→ Exercise goal: In the entries that follow, count each line containing "down" and state the total, nothing more.

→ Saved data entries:
>>>>>

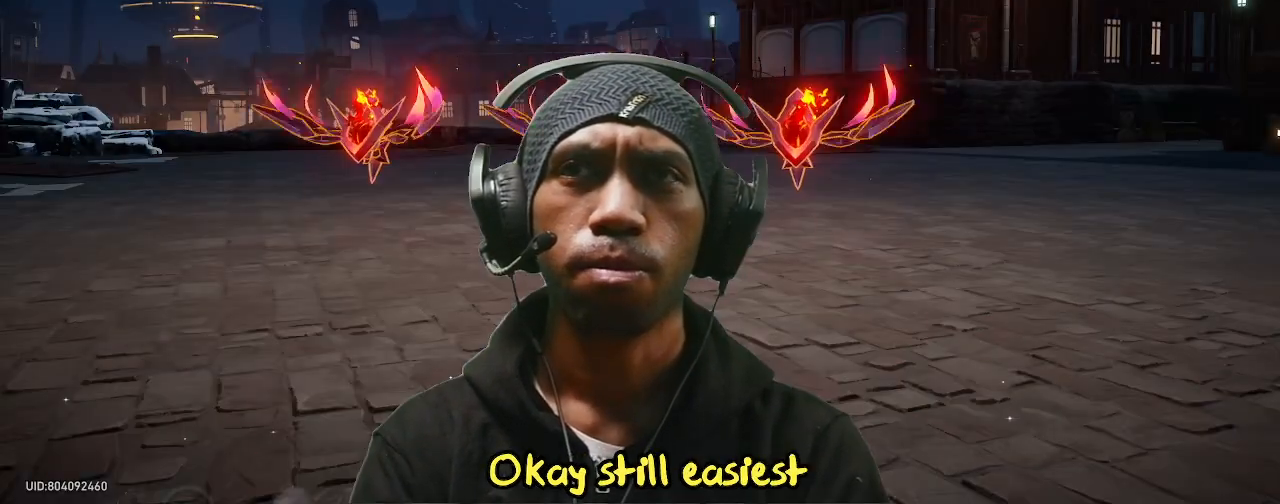
{"buttons": [], "left_stick": "center", "right_stick": "center", "events": [[233, "CROSS", "down"], [300, "CROSS", "up"]]}
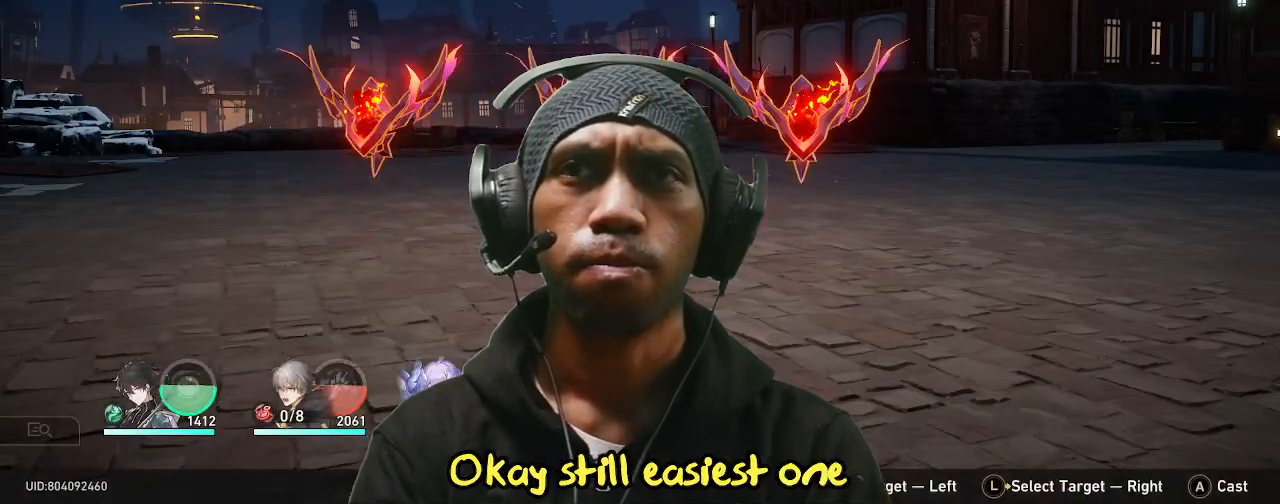
{"buttons": [], "left_stick": "center", "right_stick": "center", "events": []}
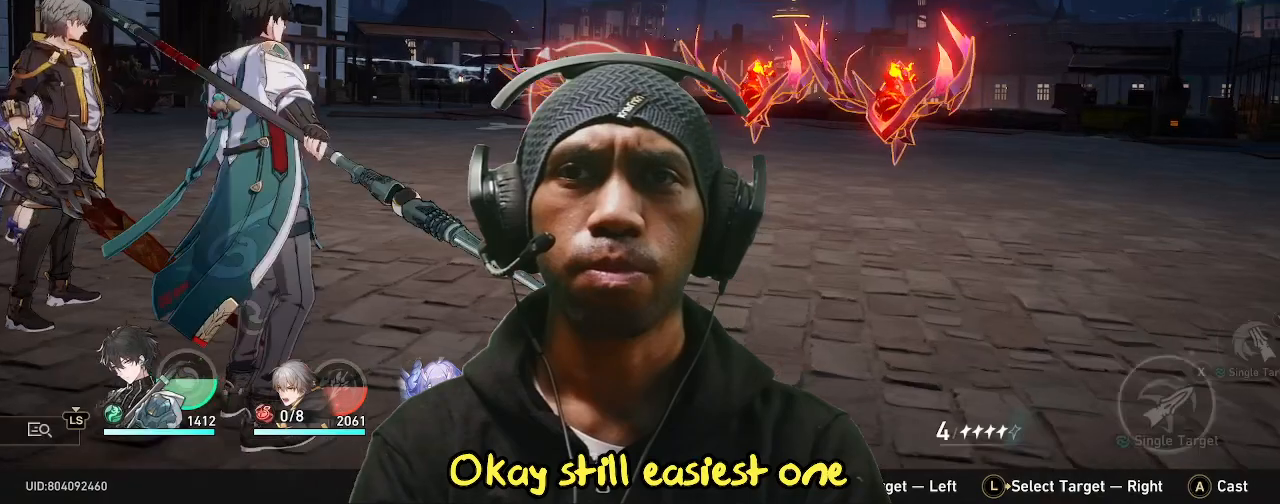
{"buttons": [], "left_stick": "center", "right_stick": "center", "events": []}
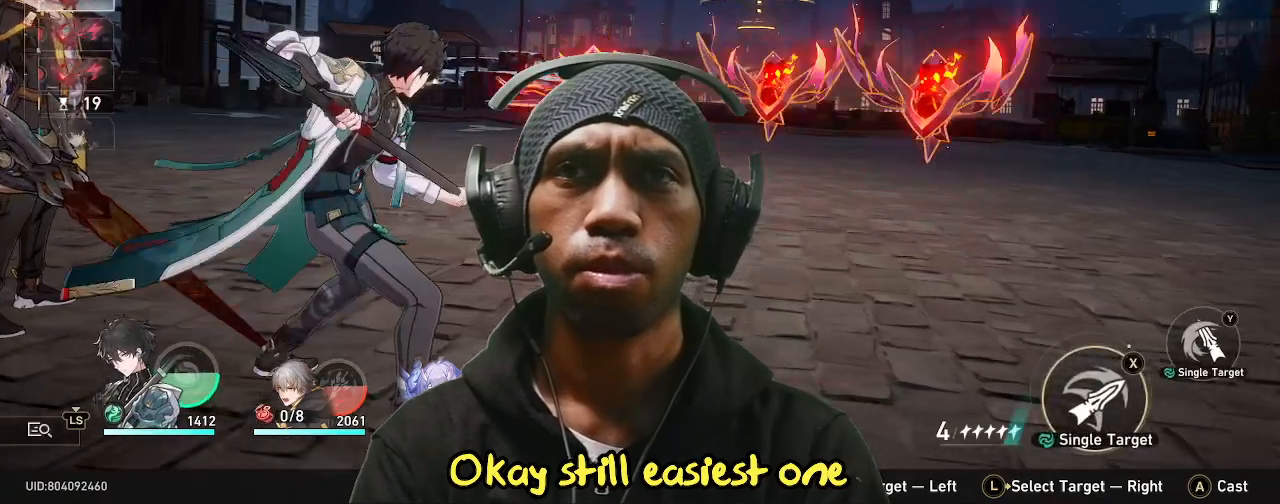
{"buttons": [], "left_stick": "center", "right_stick": "center", "events": []}
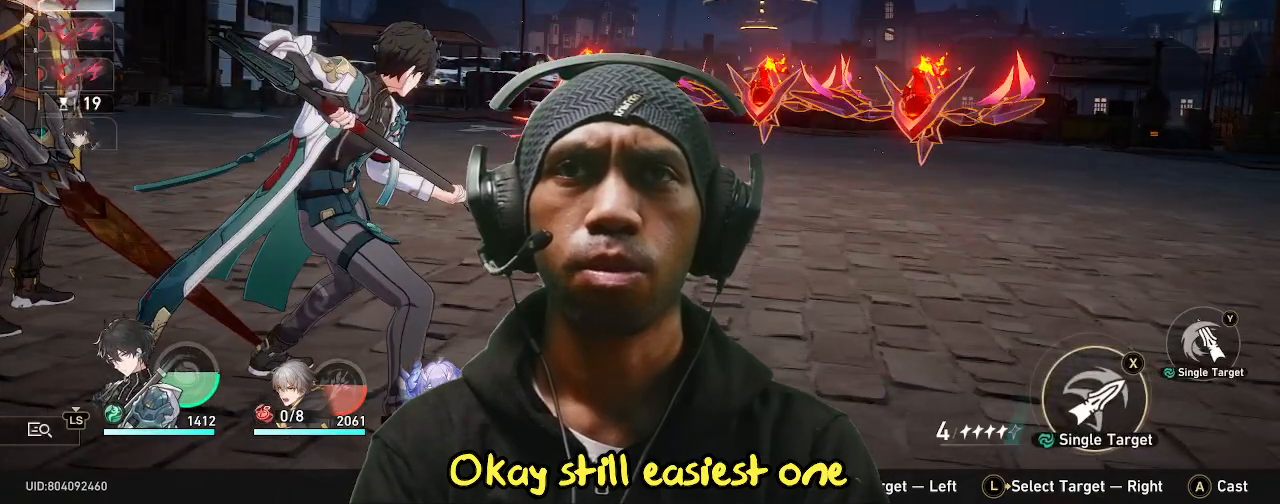
{"buttons": [], "left_stick": "center", "right_stick": "center", "events": [[233, "left_stick", "right"], [450, "left_stick", "center"]]}
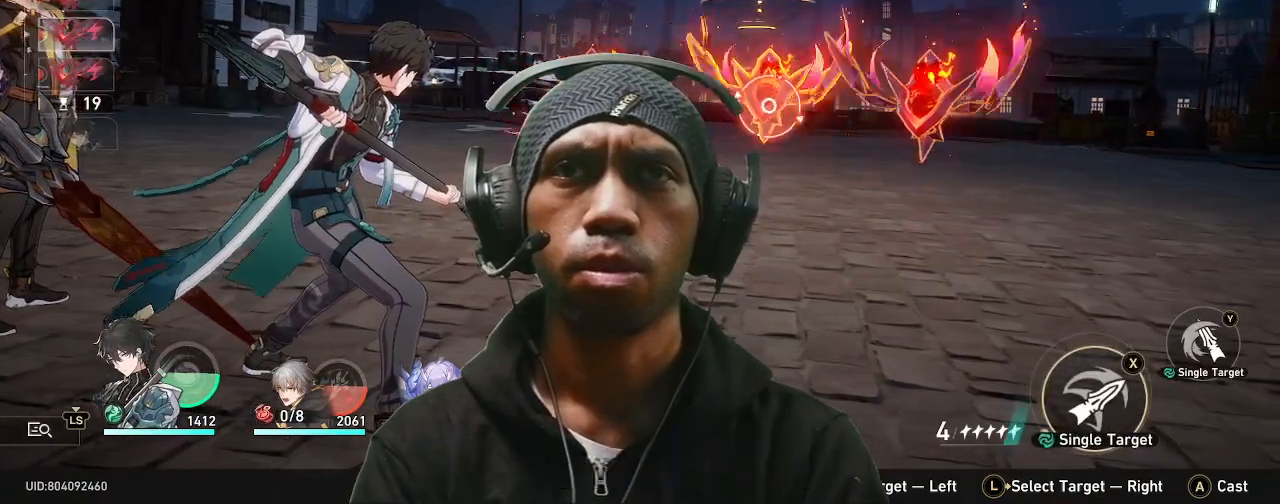
{"buttons": [], "left_stick": "center", "right_stick": "center", "events": []}
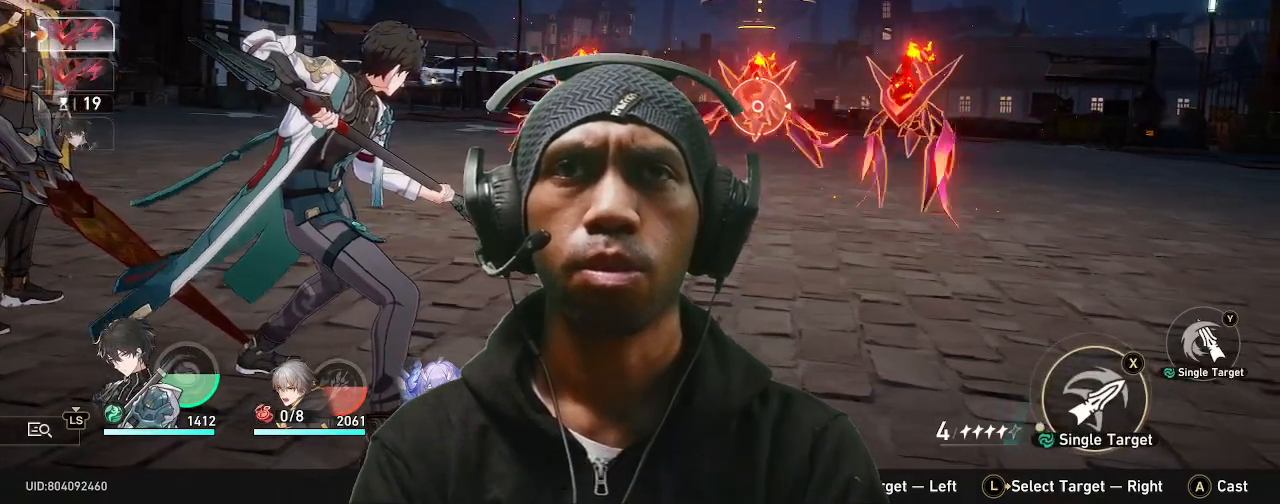
{"buttons": [], "left_stick": "center", "right_stick": "center", "events": [[50, "left_stick", "right"], [183, "left_stick", "center"]]}
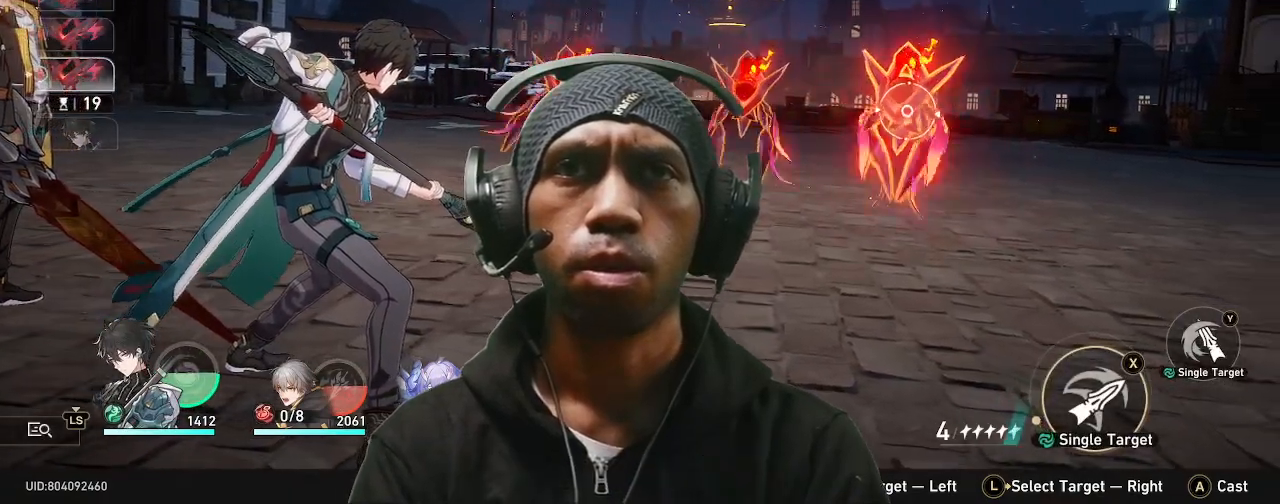
{"buttons": [], "left_stick": "center", "right_stick": "center"}
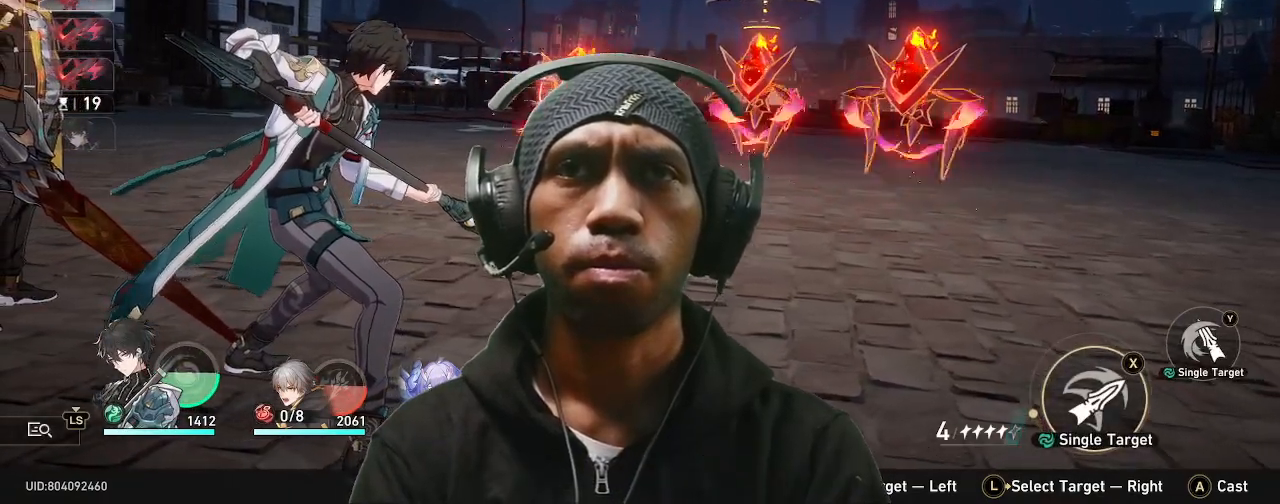
{"buttons": [], "left_stick": "center", "right_stick": "center", "events": [[67, "TRIANGLE", "down"], [233, "TRIANGLE", "up"]]}
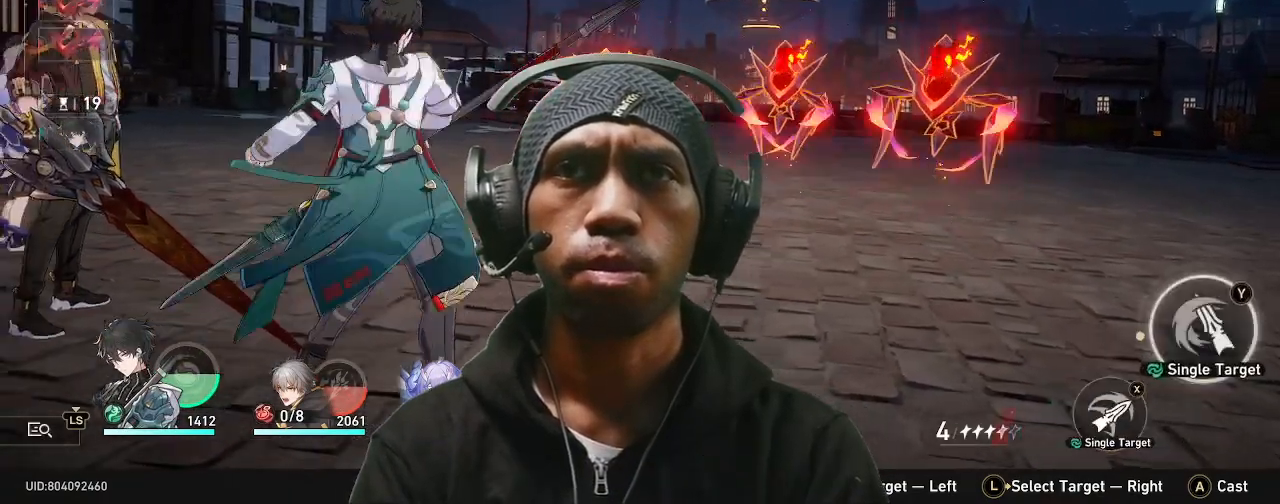
{"buttons": [], "left_stick": "right", "right_stick": "center", "events": [[383, "left_stick", "right"]]}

<<<<<

→ Exercise solution: 2